One limitation worth noting: NemoClaw currently works with API keys only, not with the subscription-based OAuth login that OpenClaw supports for ChatGPT. In practice, this means API usage is billed per token, which can add up with always-on agents, whereas subscriptions like OpenAI Codex offer a flat monthly rate. For now, our options are a cloud API key or a local model.
Testing the alpha release
We installed NemoClaw on the same mini PC that already runs our OpenClaw agents. The official installer is a single command, but in practice the setup requires some extra configuration: port conflicts to resolve, network routing to adjust, a few things the one-line installer doesn’t handle for you. It’s not plug-and-play yet, but that’s consistent with what you’d expect from an alpha version.

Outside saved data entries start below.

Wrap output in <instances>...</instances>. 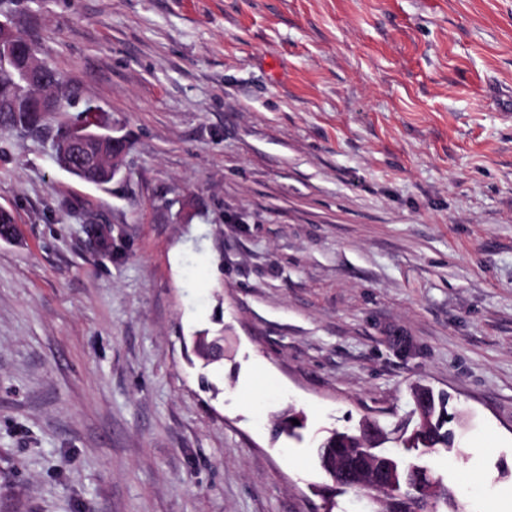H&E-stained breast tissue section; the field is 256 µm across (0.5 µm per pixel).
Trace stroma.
<instances>
[{"label": "stroma", "instance_id": "obj_1", "mask_svg": "<svg viewBox=\"0 0 512 512\" xmlns=\"http://www.w3.org/2000/svg\"><path fill=\"white\" fill-rule=\"evenodd\" d=\"M18 29L132 149L98 188L0 134V512H323L318 443L393 431L417 382L456 412V512H512V0H32Z\"/></svg>", "mask_w": 512, "mask_h": 512}]
</instances>
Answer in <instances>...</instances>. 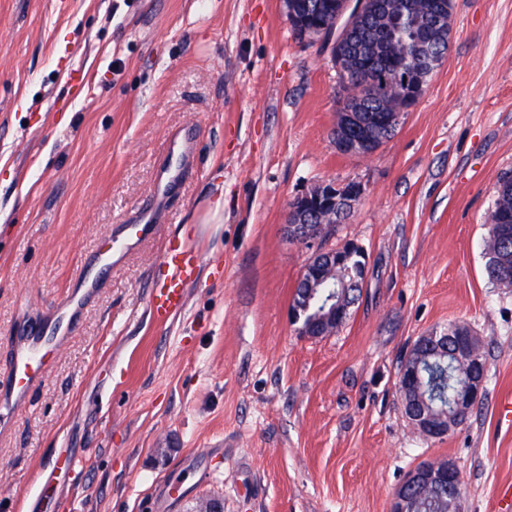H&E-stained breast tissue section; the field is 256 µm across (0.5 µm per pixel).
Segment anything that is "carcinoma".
<instances>
[{"label":"carcinoma","mask_w":512,"mask_h":512,"mask_svg":"<svg viewBox=\"0 0 512 512\" xmlns=\"http://www.w3.org/2000/svg\"><path fill=\"white\" fill-rule=\"evenodd\" d=\"M364 0L361 12L345 11L346 0H299L302 15L310 26L339 22L340 39L334 64L341 83L339 111L354 106L366 110L365 133L369 150L375 151L392 139L397 125L390 123L393 109L409 110L416 100L409 98L403 80L410 73L428 71L429 59L443 63L452 31L453 0H429L418 5L417 12L403 15L391 30L382 26L383 7ZM488 234L484 241L485 271L488 279L507 288L512 284V173L504 174L496 189V198L487 214ZM345 280L323 283L315 289L308 315L318 317L329 307L328 295H341ZM456 332L440 343L441 352L422 360L420 377L430 405L449 408L462 378L453 364L457 347ZM420 512H447L448 485L420 498Z\"/></svg>","instance_id":"cac0c4a2"}]
</instances>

What’s interesting is what you end up with. The agent running inside the NemoClaw sandbox is a full OpenClaw instance: same workspace files, same skills, same channel integrations. The difference is the layer of control around it: you can see, in the policy dashboard, every endpoint the agent is allowed to reach, and every request it makes. If it tries to connect to a service you haven’t approved, the request is caught and you can decide what to do with it.

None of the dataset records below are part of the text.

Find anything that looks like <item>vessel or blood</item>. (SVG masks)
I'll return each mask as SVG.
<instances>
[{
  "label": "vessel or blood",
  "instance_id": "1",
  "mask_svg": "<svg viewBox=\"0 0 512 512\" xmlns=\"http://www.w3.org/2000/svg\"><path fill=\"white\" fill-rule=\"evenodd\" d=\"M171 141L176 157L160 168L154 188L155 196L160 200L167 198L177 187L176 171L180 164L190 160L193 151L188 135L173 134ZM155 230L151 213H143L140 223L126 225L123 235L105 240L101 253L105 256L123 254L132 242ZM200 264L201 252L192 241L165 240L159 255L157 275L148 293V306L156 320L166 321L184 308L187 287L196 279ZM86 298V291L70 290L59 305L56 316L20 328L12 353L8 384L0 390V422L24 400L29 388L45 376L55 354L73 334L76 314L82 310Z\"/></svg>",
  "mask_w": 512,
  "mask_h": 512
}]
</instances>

Instead of paying for a cloud API, we tested running the AI model locally on our server using Ollama. We picked Llama 3.2 1B, one of the smallest models available, to see if NemoClaw could work on modest hardware with no GPU.
It does: responses come through, but CPU inference is noticeably slow. For actual agent work, you’d want a larger model (7B or above) and ideally a machine with a good GPU.

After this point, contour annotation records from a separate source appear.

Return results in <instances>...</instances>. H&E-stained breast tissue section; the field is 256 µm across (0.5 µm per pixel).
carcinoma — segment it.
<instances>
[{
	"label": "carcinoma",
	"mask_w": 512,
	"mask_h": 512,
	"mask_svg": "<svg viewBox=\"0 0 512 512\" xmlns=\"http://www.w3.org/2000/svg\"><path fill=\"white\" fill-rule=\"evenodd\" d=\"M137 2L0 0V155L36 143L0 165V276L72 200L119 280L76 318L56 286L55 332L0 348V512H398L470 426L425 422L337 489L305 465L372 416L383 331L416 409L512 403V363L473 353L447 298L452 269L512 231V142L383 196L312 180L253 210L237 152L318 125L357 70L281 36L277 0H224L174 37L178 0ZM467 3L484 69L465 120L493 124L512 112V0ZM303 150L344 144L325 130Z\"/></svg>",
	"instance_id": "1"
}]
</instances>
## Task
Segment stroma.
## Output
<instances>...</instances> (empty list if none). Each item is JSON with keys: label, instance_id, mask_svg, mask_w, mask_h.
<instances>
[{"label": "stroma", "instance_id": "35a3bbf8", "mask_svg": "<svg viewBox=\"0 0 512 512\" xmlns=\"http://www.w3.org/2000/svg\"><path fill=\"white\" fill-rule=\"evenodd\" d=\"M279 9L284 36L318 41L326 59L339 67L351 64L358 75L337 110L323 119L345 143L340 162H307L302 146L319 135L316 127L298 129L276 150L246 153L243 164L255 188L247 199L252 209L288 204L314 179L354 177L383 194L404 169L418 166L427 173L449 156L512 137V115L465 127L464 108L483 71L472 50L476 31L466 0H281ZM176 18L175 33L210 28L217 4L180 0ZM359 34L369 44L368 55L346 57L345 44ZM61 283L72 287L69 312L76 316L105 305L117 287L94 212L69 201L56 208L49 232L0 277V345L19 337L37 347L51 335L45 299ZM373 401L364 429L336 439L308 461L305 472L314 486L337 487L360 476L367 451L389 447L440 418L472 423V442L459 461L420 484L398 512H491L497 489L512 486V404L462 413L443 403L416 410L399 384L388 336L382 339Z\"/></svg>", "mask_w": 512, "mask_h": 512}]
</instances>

But the fact that it runs entirely on our hardware, with no external dependency, is an important option for anyone who cares about data sovereignty.
This is still alpha software, and NVIDIA is upfront about it: “not production-ready, interfaces may change without notice.” But even at this stage, we’re genuinely interested in what the next releases will bring. NemoClaw could be the piece that makes OpenClaw viable for business use, where the technology is appealing but the risk profile has been too high to embed in any sensitive process until now.
How to set it up
The fastest path is the Hostinger NemoClaw VPS template, which pre-installs NemoClaw on a clean Ubuntu server. You can pick a VPS plan (KVM2 at $6.99/month is enough), select the template, and run the onboarding wizard from the terminal. Note: We’ll publish a dedicated walkthrough of the VPS setup in a coming article.
For a manual install on your own hardware, you can hand this prompt to Claude Code and let it prepare the server for you:
I would like to install NemoClaw on this server to run a sandboxed OpenClaw agent. Walk me through: (1) creating a dedicated Linux user for NemoClaw with proper permissions and Docker access, (2) checking for port conflicts on ports 8080 and 18789 and resolving them if needed, (3) installing NemoClaw via the official installer (curl -fsSL https://www.nvidia.com/nemoclaw.sh | bash), (4) resolving any issues during installation (the OpenShell CLI may fail to install automatically). Once the installation is complete, tell me to run nemoclaw onboard so I can configure the sandbox interactively.
The bigger picture
Security for AI agents has been treated as an afterthought for most of the past year. NemoClaw is one of the first serious efforts to change that, and the fact that it comes from NVIDIA, with operating-system-level isolation rather than basic prompting techniques, confirms what we’ve been seeing with our own clients: the demand for agents is there, but without genuine security controls, adoption will stall.
We’ll keep running NemoClaw alongside our existing agents. We’re already thinking about whether to move some of our client-facing agents into NemoClaw sandboxes, but we’re waiting for the project to mature past alpha before making that call. When it does, onboarding a new agent might soon start with giving it a shell.